The logos that teens once flaunted proudly on their clothes are now becoming scarlet letters. As a result, once-reigning teen retailers, such as Aeropostale, are fighting to maintain customer loyalty as their sales continue to plummet.
Aeropostale’s net sales for Q2 2014 decreased 13% year over year from $450 million to $396.2 million. The company has projected a Q2 operating loss up to $64 million and a net loss of approximately $0.80 to $0.83 per diluted share. To offset recent losses, Aeropostale has closed 125 of its P.S. kids’ clothing stores, cut jobs at its corporate headquarters, and shuttered 50 Aeropostale stores.
In light of these pressures, Aeropostale announced that Thomas P. Johnson has stepped down from his position as CEO of the mall-based teen retailer as it faces an ongoing period of decline. Former CEO Julian R. Geiger has rejoined the company as Johnson’s successor to try and turn the company around.
“Julian’s previous service in the role of CEO combined with his passion for the Aeropostale brand make him an ideal choice to lead this organization,” said Karin Hirtler-Garvey, Chairperson of Aeropostale’s Board of Directors. “Julian was the leader of Aeropostale’s strategic direction during a period of significant growth, and we are confident in his enthusiasm for the business, his understanding of today’s teen retail marketplace and his intuition regarding teen fashion.”
However, the success that Aeropostale once enjoyed from being marketed as a cost-effective alternative to preppy, branded apparel can no longer support the company. Johnson attributes falling sales to a “seismic shift” in the teen apparel market away from logos. He added that “what has historically made us successful — logo and price alone — are not the keys to success in the future.”
Despite shifting preferences among the Aeropostale target market, Geiger is rejoining the company with gusto. “The opportunity for sales and profit growth; the ability to reinforce the company’s special culture; and the chance to work closely with, and influence, the management team and the field organization combine to create a compelling and dynamic challenge,” Geiger said. “It is with enormous excitement that I prepare to lead the Aeropostale team into a future filled with optimism and opportunity.”
Shifts In Teen Trends
Teens are flocking toward stores such as Forever 21, H&M, Marshalls and Zara as fashion trends move away from preppier looks and shoppers opt for more boho and vintage styles.

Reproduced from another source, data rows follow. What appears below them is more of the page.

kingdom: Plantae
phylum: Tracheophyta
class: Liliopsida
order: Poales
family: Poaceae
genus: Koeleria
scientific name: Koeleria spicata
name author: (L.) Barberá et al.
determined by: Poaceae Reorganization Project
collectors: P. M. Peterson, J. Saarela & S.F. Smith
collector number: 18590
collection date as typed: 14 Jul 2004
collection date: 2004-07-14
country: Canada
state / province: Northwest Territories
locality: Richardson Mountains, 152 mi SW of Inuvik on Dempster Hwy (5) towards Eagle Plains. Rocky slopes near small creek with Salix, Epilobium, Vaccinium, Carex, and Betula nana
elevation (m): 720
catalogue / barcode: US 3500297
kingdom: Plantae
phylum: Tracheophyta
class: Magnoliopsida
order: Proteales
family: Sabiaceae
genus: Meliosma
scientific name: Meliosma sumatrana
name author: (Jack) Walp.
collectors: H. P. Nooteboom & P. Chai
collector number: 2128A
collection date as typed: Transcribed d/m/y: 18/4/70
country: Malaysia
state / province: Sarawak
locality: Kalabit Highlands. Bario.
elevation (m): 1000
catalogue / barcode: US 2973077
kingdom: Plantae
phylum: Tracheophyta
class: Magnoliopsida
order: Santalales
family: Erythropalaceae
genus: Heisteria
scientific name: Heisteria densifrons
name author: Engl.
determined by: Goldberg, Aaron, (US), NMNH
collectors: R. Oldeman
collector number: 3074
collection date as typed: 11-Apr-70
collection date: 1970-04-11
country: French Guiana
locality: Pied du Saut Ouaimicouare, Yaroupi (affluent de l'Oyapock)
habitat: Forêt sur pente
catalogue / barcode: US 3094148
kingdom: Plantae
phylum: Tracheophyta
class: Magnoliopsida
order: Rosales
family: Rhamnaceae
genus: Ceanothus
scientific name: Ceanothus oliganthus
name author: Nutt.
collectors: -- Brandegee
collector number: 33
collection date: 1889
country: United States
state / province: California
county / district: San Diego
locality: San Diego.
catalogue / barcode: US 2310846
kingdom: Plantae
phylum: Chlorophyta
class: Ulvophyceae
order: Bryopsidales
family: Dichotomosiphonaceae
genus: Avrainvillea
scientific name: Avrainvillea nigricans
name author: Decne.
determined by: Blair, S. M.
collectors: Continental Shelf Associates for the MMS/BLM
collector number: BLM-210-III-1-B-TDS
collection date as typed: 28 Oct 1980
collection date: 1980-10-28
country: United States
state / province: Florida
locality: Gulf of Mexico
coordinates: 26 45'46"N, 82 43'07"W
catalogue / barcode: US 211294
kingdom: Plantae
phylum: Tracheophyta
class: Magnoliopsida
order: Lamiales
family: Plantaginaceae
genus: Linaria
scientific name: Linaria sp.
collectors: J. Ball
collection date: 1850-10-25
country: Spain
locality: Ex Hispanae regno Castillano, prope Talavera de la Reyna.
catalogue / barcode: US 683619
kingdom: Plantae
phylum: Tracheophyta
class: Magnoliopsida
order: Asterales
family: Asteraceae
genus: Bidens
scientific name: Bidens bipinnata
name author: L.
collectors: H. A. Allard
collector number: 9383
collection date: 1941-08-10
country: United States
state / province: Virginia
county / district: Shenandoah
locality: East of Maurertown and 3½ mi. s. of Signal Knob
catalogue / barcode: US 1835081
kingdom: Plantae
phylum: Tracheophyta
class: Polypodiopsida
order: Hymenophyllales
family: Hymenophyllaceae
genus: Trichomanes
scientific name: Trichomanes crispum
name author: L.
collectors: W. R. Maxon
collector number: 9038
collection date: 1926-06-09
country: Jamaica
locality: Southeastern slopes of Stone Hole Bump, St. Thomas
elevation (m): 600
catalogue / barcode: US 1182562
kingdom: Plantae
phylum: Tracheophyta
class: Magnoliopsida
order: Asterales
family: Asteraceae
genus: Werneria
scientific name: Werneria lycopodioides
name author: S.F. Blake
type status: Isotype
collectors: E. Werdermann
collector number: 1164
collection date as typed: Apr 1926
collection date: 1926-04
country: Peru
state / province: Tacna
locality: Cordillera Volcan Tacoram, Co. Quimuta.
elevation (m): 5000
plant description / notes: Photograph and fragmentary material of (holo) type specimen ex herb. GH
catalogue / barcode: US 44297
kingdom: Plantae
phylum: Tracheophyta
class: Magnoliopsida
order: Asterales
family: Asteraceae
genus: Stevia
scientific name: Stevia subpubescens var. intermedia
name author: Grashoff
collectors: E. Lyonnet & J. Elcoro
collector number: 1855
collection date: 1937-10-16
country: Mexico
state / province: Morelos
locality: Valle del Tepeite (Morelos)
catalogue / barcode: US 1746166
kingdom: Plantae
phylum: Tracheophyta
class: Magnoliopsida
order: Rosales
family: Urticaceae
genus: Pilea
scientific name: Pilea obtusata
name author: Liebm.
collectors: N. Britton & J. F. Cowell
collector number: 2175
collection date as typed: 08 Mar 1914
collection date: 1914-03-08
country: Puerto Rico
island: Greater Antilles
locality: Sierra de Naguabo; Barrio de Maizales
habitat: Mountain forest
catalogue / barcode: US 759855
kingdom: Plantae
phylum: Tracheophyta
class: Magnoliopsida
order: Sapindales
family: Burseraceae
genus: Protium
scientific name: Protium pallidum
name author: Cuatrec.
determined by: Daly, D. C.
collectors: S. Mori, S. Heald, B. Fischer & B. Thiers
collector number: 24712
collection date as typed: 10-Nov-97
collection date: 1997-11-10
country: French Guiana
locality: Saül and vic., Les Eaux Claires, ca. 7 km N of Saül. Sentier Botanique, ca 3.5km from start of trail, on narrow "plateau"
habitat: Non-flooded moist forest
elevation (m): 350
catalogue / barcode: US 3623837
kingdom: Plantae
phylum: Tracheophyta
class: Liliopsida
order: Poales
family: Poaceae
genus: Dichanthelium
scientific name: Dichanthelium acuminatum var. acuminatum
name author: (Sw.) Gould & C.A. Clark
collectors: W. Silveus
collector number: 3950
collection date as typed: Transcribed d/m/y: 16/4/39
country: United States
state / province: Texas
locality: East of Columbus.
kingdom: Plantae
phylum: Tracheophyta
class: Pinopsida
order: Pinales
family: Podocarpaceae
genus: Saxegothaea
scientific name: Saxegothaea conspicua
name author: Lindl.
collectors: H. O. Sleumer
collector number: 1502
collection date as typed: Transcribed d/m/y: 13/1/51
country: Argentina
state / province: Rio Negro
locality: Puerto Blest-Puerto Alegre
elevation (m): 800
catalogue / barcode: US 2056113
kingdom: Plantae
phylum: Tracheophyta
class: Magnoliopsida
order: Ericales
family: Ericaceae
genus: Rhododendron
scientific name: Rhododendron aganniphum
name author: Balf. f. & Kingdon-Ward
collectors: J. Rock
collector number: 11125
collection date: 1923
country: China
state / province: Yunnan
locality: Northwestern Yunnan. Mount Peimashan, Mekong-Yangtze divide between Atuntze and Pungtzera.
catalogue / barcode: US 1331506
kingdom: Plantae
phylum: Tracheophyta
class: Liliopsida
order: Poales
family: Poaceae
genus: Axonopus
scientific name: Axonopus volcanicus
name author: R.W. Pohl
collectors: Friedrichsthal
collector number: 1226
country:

In addition, direct competitors in Aeropostale’s market — including Abercrombie, American Eagle and Hollister — are offering customers steeper discounts, which is diminishing Aeropostale’s former competitive advantage.
With the company reporting $70 million in total loss, the brand is striving to bring in profits with new brand imaging. For example, in an attempt to regain popularity among high schoolers, Aeropostale is focusing on partnerships with fashion-forward icons. To that end the retailer recently has partnered with teen YouTube sensation Bethany Mota and the TV show Pretty Little Liars.